• **Usando la información**
a – Según el texto sobre la hospitalidad, ¿por qué raramente damos libre entrada a los demás y nunca nos decidimos a ser abiertamente acogedores? Responde en una a tres oraciones.
b – Repite literalmente todo lo que va en el texto sobre la hospitalidad desde "Nuestra forma de" hasta "y sin reservas.".
c – Prosigue el texto sobre la hospitalidad a partir de su última oración.

• **Fragmento proporcionado**
****************************************

Nuestra forma de vivir está tan contaminada del sentido de propiedad y tan obsesionada con el afán de seguridad aboluta y de salvaguarda de ese reducto “exclusivo nuestro”, basado en el derecho a la intimidad (una intimidad que, sin embargo, vulneramos indecentemente en los demás, y somos capaces de vender, negociar con ella, o simplemente banalizar a conveniencia de modo vergonzoso), que raramente damos libre entrada en ella a los demás, no digamos a los desconocidos, y nunca nos decidimos a ser, sin recelos, abiertamente acogedores de modo desinteresado y sin reservas.
No hay nada más evangélico que la capacidad de acogida y la hospitalidad, la confianza acordada en principio a cualquiera que se presente en tu vida, sin muchas reservas, aunque sepas o preveas que es “el que va a entregarte”… ¿cómo si no hablar de que “otro mundo es posible” y comenzar a construirlo?

****************************************

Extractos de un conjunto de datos
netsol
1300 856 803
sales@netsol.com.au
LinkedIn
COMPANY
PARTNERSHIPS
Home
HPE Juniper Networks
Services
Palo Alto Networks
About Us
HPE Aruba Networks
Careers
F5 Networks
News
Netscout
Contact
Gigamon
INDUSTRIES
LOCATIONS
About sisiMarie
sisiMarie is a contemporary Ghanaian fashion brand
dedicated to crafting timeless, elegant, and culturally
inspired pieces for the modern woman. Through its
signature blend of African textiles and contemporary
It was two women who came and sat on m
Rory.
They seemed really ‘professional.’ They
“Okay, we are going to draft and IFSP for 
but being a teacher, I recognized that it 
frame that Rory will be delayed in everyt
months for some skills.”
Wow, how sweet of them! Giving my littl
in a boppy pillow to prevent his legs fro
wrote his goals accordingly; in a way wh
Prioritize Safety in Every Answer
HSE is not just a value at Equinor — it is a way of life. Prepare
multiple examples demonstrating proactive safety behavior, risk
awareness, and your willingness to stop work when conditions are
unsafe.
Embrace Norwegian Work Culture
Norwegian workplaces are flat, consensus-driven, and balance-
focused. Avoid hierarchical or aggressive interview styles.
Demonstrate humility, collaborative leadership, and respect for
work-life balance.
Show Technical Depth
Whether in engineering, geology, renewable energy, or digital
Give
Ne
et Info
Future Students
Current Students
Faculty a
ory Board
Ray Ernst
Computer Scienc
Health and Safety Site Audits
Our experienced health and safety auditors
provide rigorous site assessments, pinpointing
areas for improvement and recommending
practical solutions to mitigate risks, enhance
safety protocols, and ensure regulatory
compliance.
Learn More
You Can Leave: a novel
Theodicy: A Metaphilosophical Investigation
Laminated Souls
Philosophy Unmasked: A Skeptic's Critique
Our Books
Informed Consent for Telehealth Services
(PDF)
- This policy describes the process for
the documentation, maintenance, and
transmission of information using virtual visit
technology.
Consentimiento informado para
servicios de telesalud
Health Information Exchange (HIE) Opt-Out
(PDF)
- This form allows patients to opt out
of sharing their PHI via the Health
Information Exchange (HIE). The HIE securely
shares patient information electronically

****************************************

• **Resultados del ejercicio**
a – Porque nuestra forma de vivir está tan contaminada del sentido de propiedad y tan obsesionada con la seguridad absoluta y con salvaguardar un reducto "exclusivo nuestro", basado en el derecho a la intimidad.

b –
Nuestra forma de vivir está tan contaminada del sentido de propiedad y tan obsesionada con el afán de seguridad aboluta y de salvaguarda de ese reducto “exclusivo nuestro”, basado en el derecho a la intimidad (una intimidad que, sin embargo, vulneramos indecentemente en los demás, y somos capaces de vender, negociar con ella, o simplemente banalizar a conveniencia de modo vergonzoso), que raramente damos libre entrada en ella a los demás, no digamos a los desconocidos, y nunca nos decidimos a ser, sin recelos, abiertamente acogedores de modo desinteresado y sin reservas.

c –
Por otro lado, abrir las puertas y no blindarse es necesitar que el otro, cualquier “otro”, entre en mi vida y me ilumine al ayudarme a reconocerme a mí mismo y relativizar mi persona, y al aportarme con la suya algo nuevo, distinto e irrepetible, único y enriquecedor por subestimado que sea según mis criterios y mi siempre limitada perspectiva, inevitablemente distinta de la suya. Por eso, el desprecio o la cerrazón al otro es cruel y cobarde a un tiempo. Porque es negar la posibilidad de influencia mutua en lo que tiene de necesaria para crecer yo y que crezca el otro. Es cerrar violenta, voluntaria y decisivamente la puerta de la fraternidad y de la humanización del mundo…
Blindarse y hacer de nuestra vida un cómodo bunker o un espacio reservado donde refugiarse y aislarse, es casi hacer de ella un “parque tematico”, falso y artificial oasis (y un oasis interesado) en un mundo y una realidad mucho más compleja, y también mucho más humana y apasionante.